Novara Antonino Ribera
Le fotocamere funzionano anche al buio, con il sistema dei raggi infrarossi, per cui per gli agenti della polizia municipale è stato facile individuare i facinorosi che, invece, di aspettare gli operatori ecologici che tutte le mattine passano davanti alle abitazioni per la raccolta differenziata porta a porta, hanno deciso di disfarsi dell’immondizia che non vogliono tenere in casa negli appositi contenitori.
La polizia municipale ha già cominciato a redigere i verbali delle multe che verranno notificate ai trasgressori. Si tratta di sanzioni che vanno dai 25 euro per l’anziano cittadino che butta il sacchetto dei rifiuti sul marciapiede, all’angolo della strada, per raggiungere anche i 600 euro per quanti vengono sorpresi dalle fotocamere a scaricare in periferia, nelle strade di campagna e anche sul letto dei fiumi, furgoni e camion stracolmi di inerti pericolosi come l’eternit e di sfabbricidi e scarti dell’edilizia.
“Abbiamo fatto di tutto con l’informazione per sensibilizzare la popolazione – ha detto il sindaco Carmelo Pace nel corso di una intervista radiofonica a RTR – ma è chiaro che la repressione e le multe salate scoraggeranno quanti si ostinano ancora a volere sporcare la cittadina e a non rispettare le regole, annunciate e diffuse con ogni mezzo. Vedremo se il salasso avrà effetti positivi non solo sui cittadini comuni, ma anche su qualche professionista”.

rifiuti
Il comandante della Polizia Municipale, Nino Novara, sottolinea che la popolazione riberese sta crescendo culturalmente. “E’ la prima volta che riceviamo precise segnalazioni da parte dei cittadini – afferma Novara – ci chiamano al telefono e talvolta troviamo gli sporcaccioni ancora con le mani nel sacco intenti a scaricare rifiuti. E’ una importante presa di coscienza che testimonia come le gente ormai non abbia più paura di fare nomi e cognomi e di mantenere l’anonimato”.
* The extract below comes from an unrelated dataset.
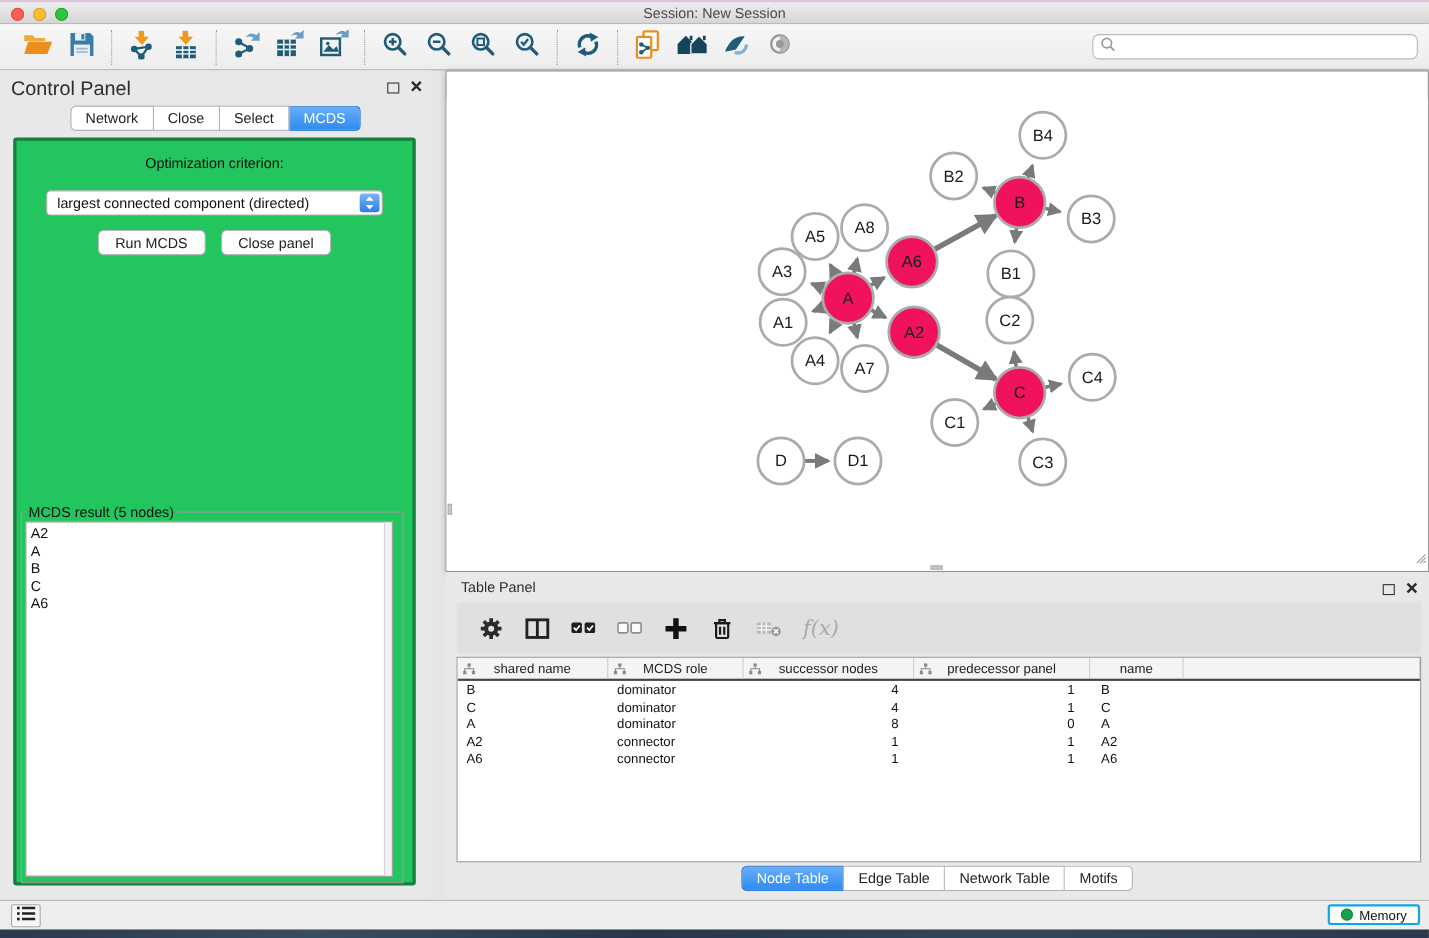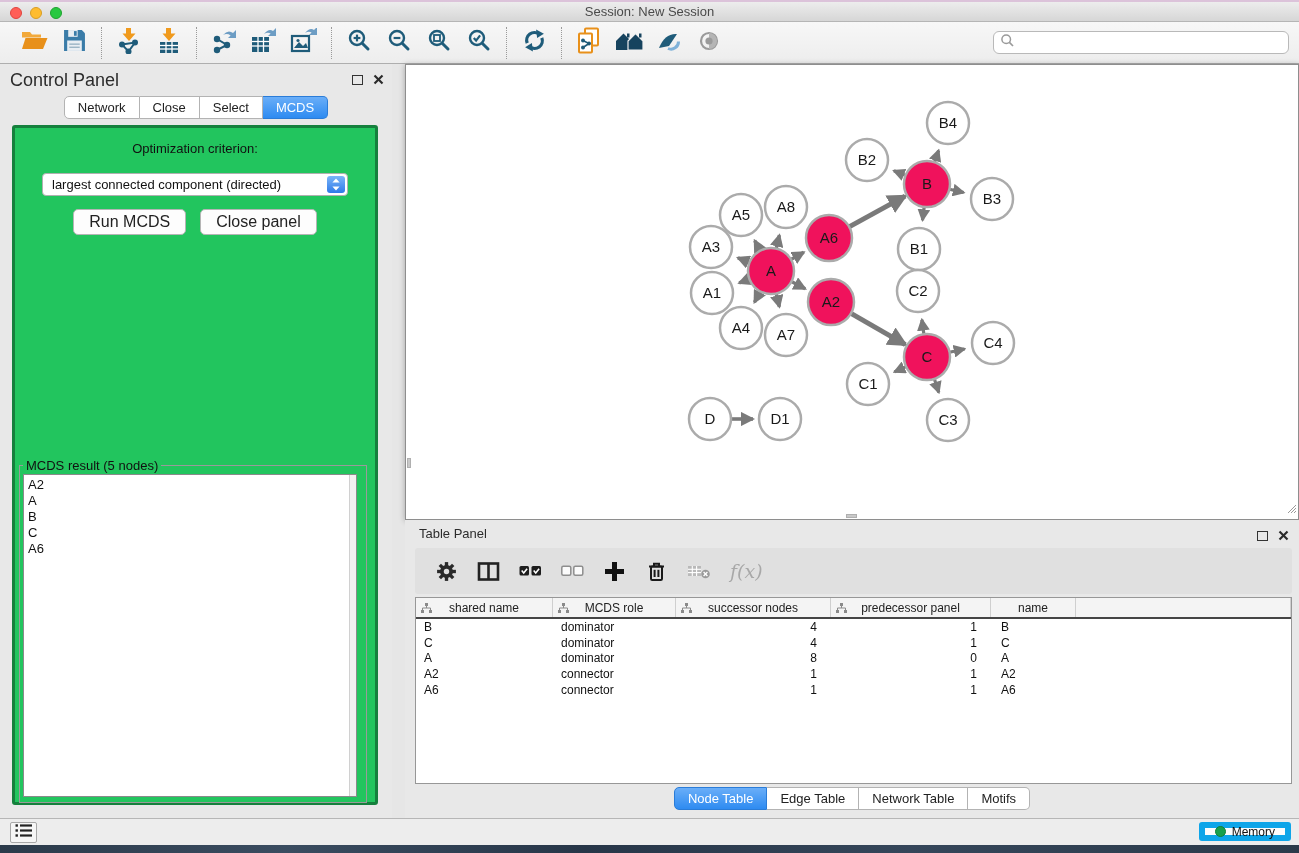"Run MCDS" .btn { font-size: 16px -> 13px }
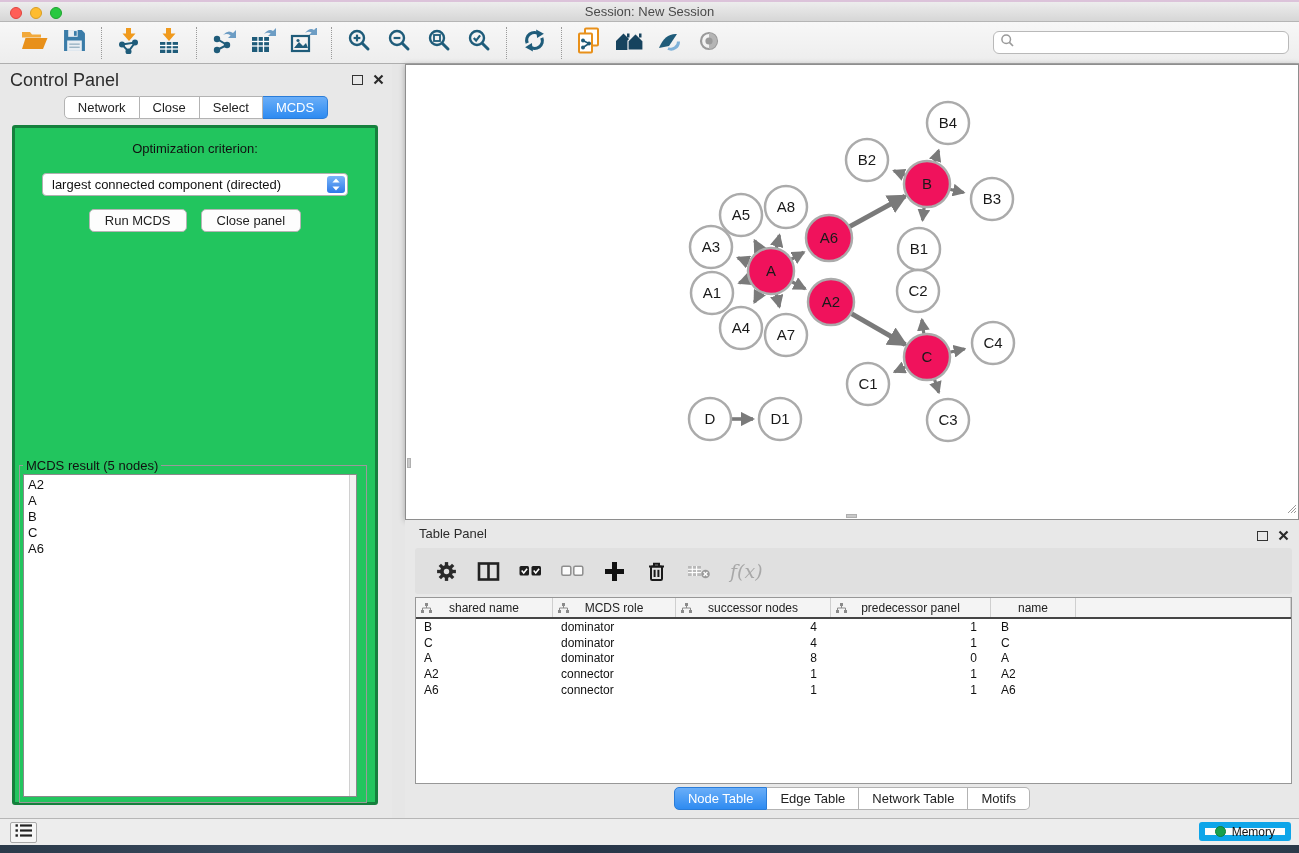"Memory" .mem-btn { border: 6px solid #0ea5e9 -> 2px solid #0ea5e9 }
Ormai è una guerra dichiarata ai trasgressori e agli incivili, grazie all’aiuto determinante delle telecamere in buona parte sistemate nel centro storico e alle fotocamere mobili, ben camuffate, autoalimentate, che scattano sino a 4 mila fotogrammi nell’arco delle 24 ore. Con tale servizio, il Comune di Ribera ha due possibilità: o la città diventa pulita e più decorosa o le casse comunali saranno ingrossate dalle multe onerose.